Dall’ospedale parte infatti una denuncia, l’Asl contatta la famiglia, gli amici, la fidanzata, la famiglia della fidanzata, le persone con le quali l’ammalato ha passato una settimana in agosto (il tutto è partito all’inizio di dicembre), a tutti viene fatto un primo screening con il test «Mantoux»; poi, se a questo si è positivi si passa a Villa Marelli, l’unità regionale per la tubercolosi, dove si fanno particolari esami del sangue, esami delle urine, una lastra e poi, se si riscontra uno stato di Tbc latente, parte una profilassi con antibiotici che dura mesi, sempre con controlli del sangue, lastre e così via.
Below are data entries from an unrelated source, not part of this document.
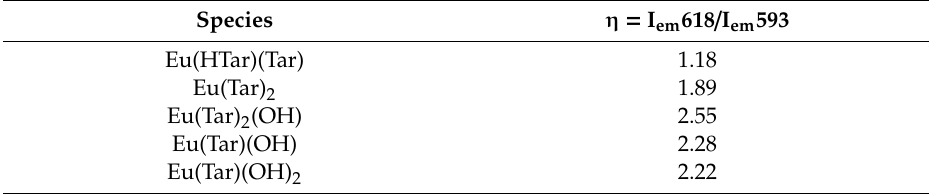
Table 4. The η = I em 618 / I em 593 of binary complexes in Eu(III) / tartaric acid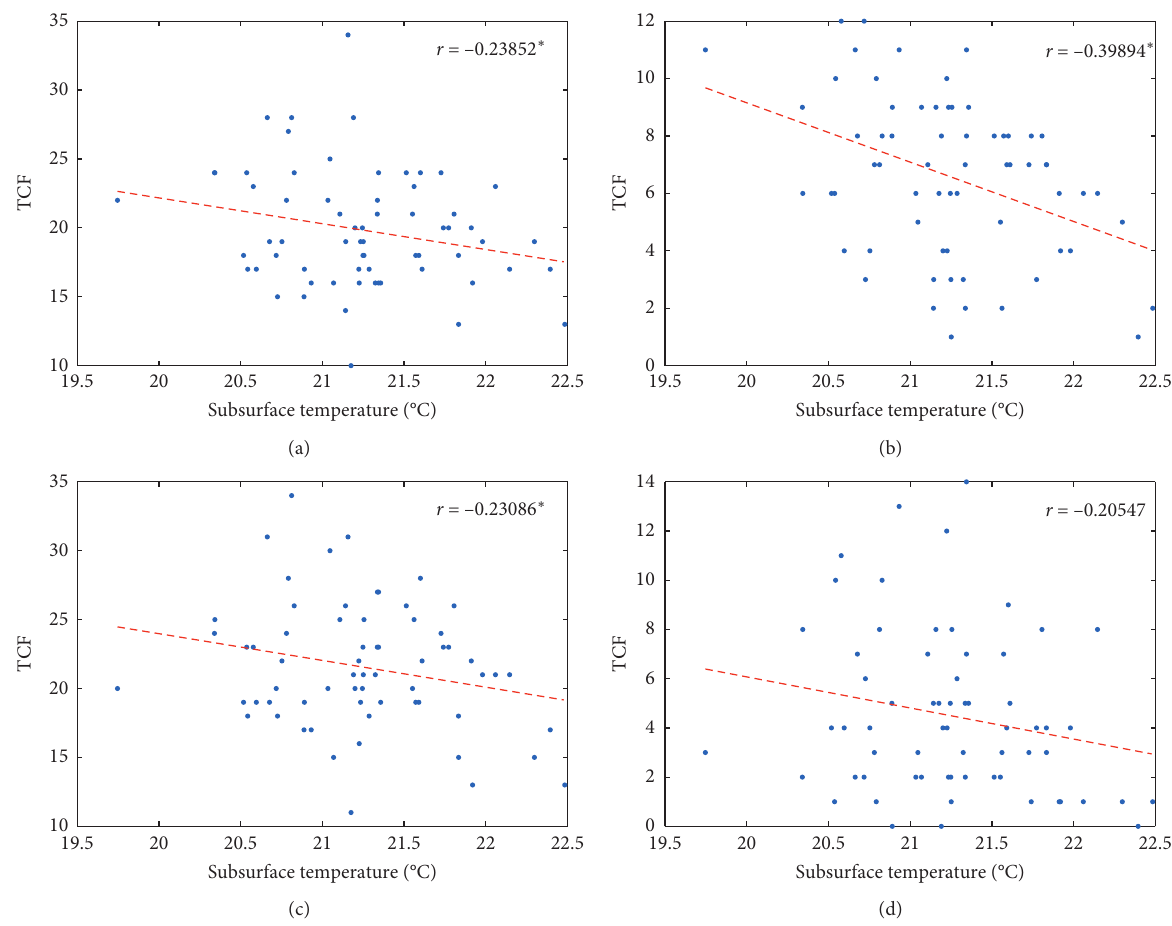
Figure 2: Scatter plots of observed (a) TCF from JTWC dataset, (b) C45 TCF from JTWC dataset, (c) TCF from CMASTI dataset, and (d) C45 TCF from CMASTI dataset from mean subsurface temperature during JASON season. The red-dotted line is the linear fitting curve, r is the correlation coefficient between TCF and mean subsurface temperature during JASON season, and the superscript ∗ indicates that the correlation is statistically significant at the 90% confidence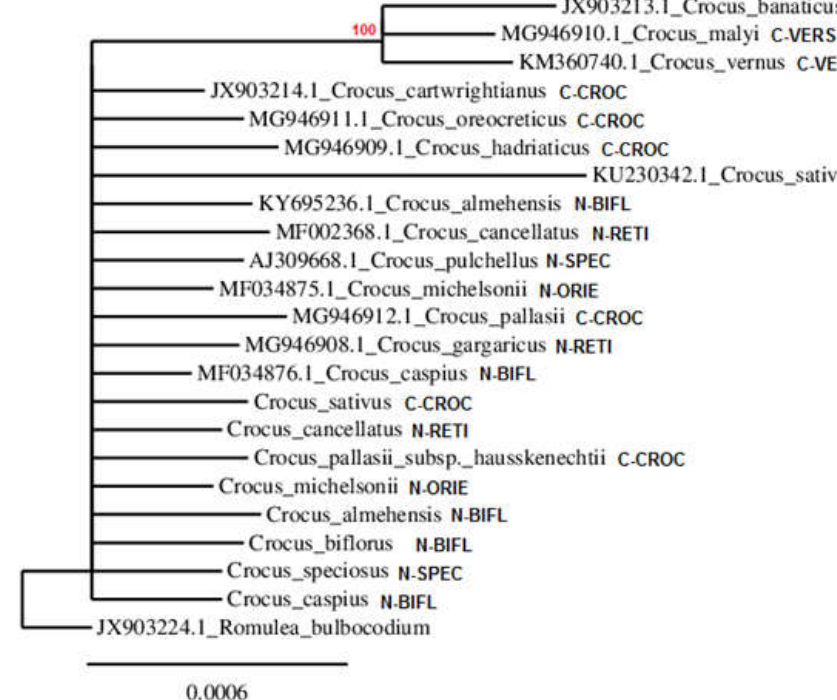
Fig. 3. The phylogenic tree derived from the analysis of rbc L region data by the Bayesian method, the number above each branch shows the bootstrap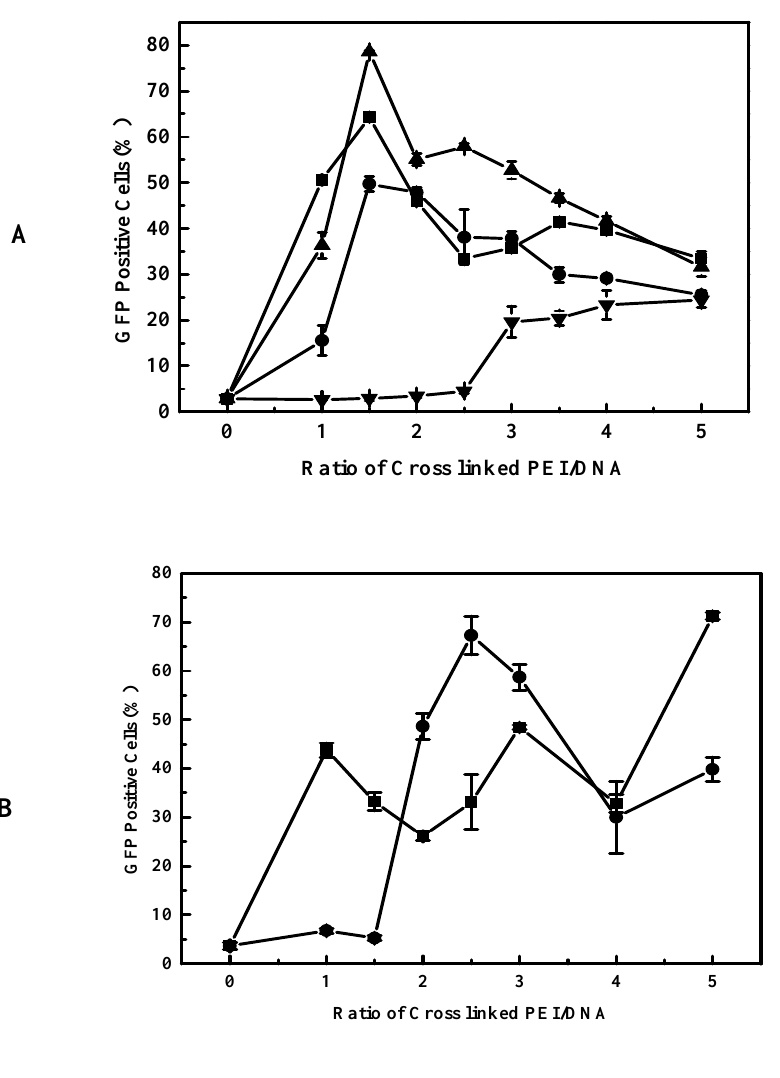
Figure 4. Gene transfection and expression efficiency of cross-linked PEIs in B16F10 cells. Cross- linked PEIs were used to complex 2 µ g DNA (pEGFP-C1) in PBS. B16F10 cells were incubated with the complexes for 4 h in serum-free medium, then the cell was incubated for 24 h in normal DMEM medium, and GFP expression was measured. (A) - ■ -: EGDMA-PEI2000-2h; - ● -: EGDMA-PEI2000- 3h; - ▲ -: EGDMA-PEI2000-4h; - ▼ -: EGDMA-PEI2000-6h. (B) - ■ -: BDDA-PEI2000-2h; - ● -: BDDA-PEI2000-4h. (N= 6, error bars represent standard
Tralasciando il malato, tutti coloro che sono stati a contatto devono fare almeno due tornate di esami, e poi di nuovo se si sospetta che il contatto sia stato più profondo. E meno male, dico io. Tutto questo è da apprezzare enormemente. Ma… se uno screening venisse fatto a monte? Tutti i sanitari con cui abbiamo parlato ci hanno detto che se ci fosse un monitoraggio più pressante — come quello che esisteva una volta (io sono insegnante e ricordo i test e le lastre che decenni fa, quando iniziai a lavorare, dovevo effettuare) —, forse la situazione potrebbe essere diversa. I numeri della Tbc in Italia non sono in grande aumento. Ma noi abbiamo trovato tante persone che l’hanno avuta. La realtà è che questa malattia è molto più diffusa di quanto si pensi, è subdola e può procedere in modo quasi del tutto silenzioso per mesi, e in questo modo silenzioso essere trasmessa. Quando passi ore a Villa Marelli, vedi italiani e molti, molti di origine straniera. Sia chiaro, in quello che sto scrivendo non c’è nessuna sfumatura razzista. E al di là delle migrazioni, esiste una Tbc che non se n’è mai andata.
Non è il caso che si spinga fortemente per una riconsiderazione della scelta di abbandonare uno screening di massa?
D. M.
Gentile signora, un testimonianza che fa riflettere, alla quale aggiungo le considerazioni di altri medici: più controlli e più prevenzione. Su quel che si credeva debellato è possibile ricredersi.